Wednesday, May 01, 2013

Book: The Disaster Diaries, by Sam Sheridan (2013)

Sam Sheridan is an MMA veteran as well as a former EMT and wilderness firefighter – and he feels unprepared for catastrophe. If he’s not ready for The End of the World as We Know It (or TEOTWAWKI, as he helpfully abbreviates it), then yours truly is even worse off. No cocktail ice or Major League Baseball? I might as well lie down and wait for the rampaging hordes to come to me.

In his book subtitled How I Learned to Stop Worrying and Love the Apocalypse, Sheridan asks what you can actually do to prime yourself for The End. He visits with experts and undergoes training on a host of skills that will come in handy in the wake of society’s downfall. Battlefield medicine, hunting, rudimentary auto theft, knife fighting 101 – everything you’ve seen in the movies. His focus always returns to what individuals can do to brace themselves physically and especially psychologically for high-pressure situations. The best material surveys the existing science, much of it conducted by the U.S. military, on how the brain responds to stress.

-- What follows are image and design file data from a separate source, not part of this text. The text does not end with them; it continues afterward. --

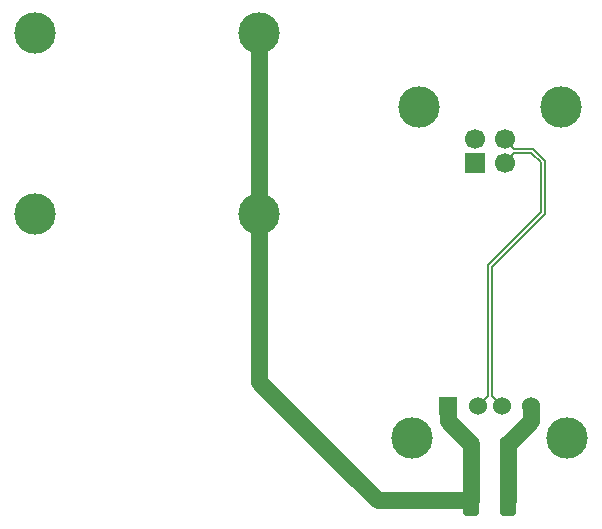
<source format=gbl>
%TF.GenerationSoftware,KiCad,Pcbnew,(6.0.6)*%
%TF.CreationDate,2022-07-25T19:50:51+03:00*%
%TF.ProjectId,USB_Power_Injector_V1.0,5553425f-506f-4776-9572-5f496e6a6563,rev?*%
%TF.SameCoordinates,PX70ea928PY7952f5c*%
%TF.FileFunction,Copper,L4,Bot*%
%TF.FilePolarity,Positive*%
%FSLAX46Y46*%
G04 Gerber Fmt 4.6, Leading zero omitted, Abs format (unit mm)*
G04 Created by KiCad (PCBNEW (6.0.6)) date 2022-07-25 19:50:51*
%MOMM*%
%LPD*%
G01*
G04 APERTURE LIST*
G04 Aperture macros list*
%AMRoundRect*
0 Rectangle with rounded corners*
0 $1 Rounding radius*
0 $2 $3 $4 $5 $6 $7 $8 $9 X,Y pos of 4 corners*
0 Add a 4 corners polygon primitive as box body*
4,1,4,$2,$3,$4,$5,$6,$7,$8,$9,$2,$3,0*
0 Add four circle primitives for the rounded corners*
1,1,$1+$1,$2,$3*
1,1,$1+$1,$4,$5*
1,1,$1+$1,$6,$7*
1,1,$1+$1,$8,$9*
0 Add four rect primitives between the rounded corners*
20,1,$1+$1,$2,$3,$4,$5,0*
20,1,$1+$1,$4,$5,$6,$7,0*
20,1,$1+$1,$6,$7,$8,$9,0*
20,1,$1+$1,$8,$9,$2,$3,0*%
G04 Aperture macros list end*
%TA.AperFunction,SMDPad,CuDef*%
%ADD10RoundRect,0.250000X-0.412500X-1.100000X0.412500X-1.100000X0.412500X1.100000X-0.412500X1.100000X0*%
%TD*%
%TA.AperFunction,ComponentPad*%
%ADD11R,1.524000X1.524000*%
%TD*%
%TA.AperFunction,ComponentPad*%
%ADD12C,1.524000*%
%TD*%
%TA.AperFunction,ComponentPad*%
%ADD13C,3.500000*%
%TD*%
%TA.AperFunction,ComponentPad*%
%ADD14R,1.700000X1.700000*%
%TD*%
%TA.AperFunction,ComponentPad*%
%ADD15C,1.700000*%
%TD*%
%TA.AperFunction,Conductor*%
%ADD16C,1.400000*%
%TD*%
%TA.AperFunction,Conductor*%
%ADD17C,0.127000*%
%TD*%
G04 APERTURE END LIST*
D10*
%TO.P,C2,1*%
%TO.N,/USB_POWER*%
X49687500Y0D03*
%TO.P,C2,2*%
%TO.N,GND*%
X52812500Y0D03*
%TD*%
D11*
%TO.P,J4,1,VBUS*%
%TO.N,/USB_POWER*%
X47750000Y8000000D03*
D12*
%TO.P,J4,2,D-*%
%TO.N,/D_N*%
X50250000Y8000000D03*
%TO.P,J4,3,D+*%
%TO.N,/D_P*%
X52250000Y8000000D03*
%TO.P,J4,4,GND*%
%TO.N,GND*%
X54750000Y8000000D03*
D13*
%TO.P,J4,5,Shield*%
X57820000Y5290000D03*
X44680000Y5290000D03*
%TD*%
%TO.P,J2,1,Pin_1*%
%TO.N,GND*%
X12750000Y24250000D03*
X12750000Y39550000D03*
%TD*%
D14*
%TO.P,J3,1,VBUS*%
%TO.N,unconnected-(J3-Pad1)*%
X50000000Y28600000D03*
D15*
%TO.P,J3,2,D-*%
%TO.N,/D_N*%
X52500000Y28600000D03*
%TO.P,J3,3,D+*%
%TO.N,/D_P*%
X52500000Y30600000D03*
%TO.P,J3,4,GND*%
%TO.N,GND*%
X50000000Y30600000D03*
D13*
%TO.P,J3,5,Shield*%
X45230000Y33310000D03*
X57270000Y33310000D03*
%TD*%
%TO.P,J1,1,Pin_1*%
%TO.N,/USB_POWER*%
X31750000Y24250000D03*
X31750000Y39550000D03*
%TD*%
D10*
%TO.P,C1,1*%
%TO.N,/USB_POWER*%
X49687500Y4000000D03*
%TO.P,C1,2*%
%TO.N,GND*%
X52812500Y4000000D03*
%TD*%
D16*
%TO.N,/USB_POWER*%
X47750000Y6750000D02*
X47750000Y8000000D01*
X49687500Y4000000D02*
X49687500Y4812500D01*
X49687500Y4812500D02*
X47750000Y6750000D01*
X49687500Y0D02*
X49687500Y4000000D01*
X49687500Y0D02*
X41750000Y0D01*
X41750000Y0D02*
X40000000Y1750000D01*
%TO.N,GND*%
X52812500Y4000000D02*
X52812500Y0D01*
%TO.N,/USB_POWER*%
X31750000Y24250000D02*
X31750000Y10000000D01*
X31750000Y10000000D02*
X40000000Y1750000D01*
X31750000Y24250000D02*
X31750000Y39550000D01*
%TO.N,GND*%
X54750000Y6750000D02*
X52812500Y4812500D01*
X52812500Y4812500D02*
X52812500Y4000000D01*
X54750000Y8000000D02*
X54750000Y6750000D01*
D17*
%TO.N,/D_P*%
X55913500Y28767724D02*
X55913500Y24282276D01*
X55913500Y24282276D02*
X51413500Y19782276D01*
X53336500Y29763500D02*
X54917724Y29763500D01*
X54917724Y29763500D02*
X55913500Y28767724D01*
X52500000Y30600000D02*
X53336500Y29763500D01*
X51413500Y8836500D02*
X52250000Y8000000D01*
X51413500Y19782276D02*
X51413500Y8836500D01*
%TO.N,/D_N*%
X54782276Y29436500D02*
X55586500Y28632276D01*
X55586500Y28632276D02*
X55586500Y24417724D01*
X55586500Y24417724D02*
X51086500Y19917724D01*
X52500000Y28600000D02*
X53336500Y29436500D01*
X51086500Y8836500D02*
X50250000Y8000000D01*
X53336500Y29436500D02*
X54782276Y29436500D01*
X51086500Y19917724D02*
X51086500Y8836500D01*
%TD*%
M02*

</source>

In addition to the scrupulous research and a surprisingly clear-eyed and optimistic closing chapter, Sheridan frames all of this information in terms of an epic and ongoing calamity. It starts with The Big One striking the West Coast, followed by a mysterious viral outbreak, zombies, an alien invasion, bad weather and cannibalism. Any two of these things in combination would break lesser men yet Sheridan is resolute, curing his own clothes and wood-smoking gunshot wounds. Seriously, I will be of no use to you when shit goes bughouse.

Actually, scratch that. There is one thing I can do. I can lead a ragtag band of survivors to the ruins of a library and point them toward this entertaining, useful book. With any luck, they’ll eat me last.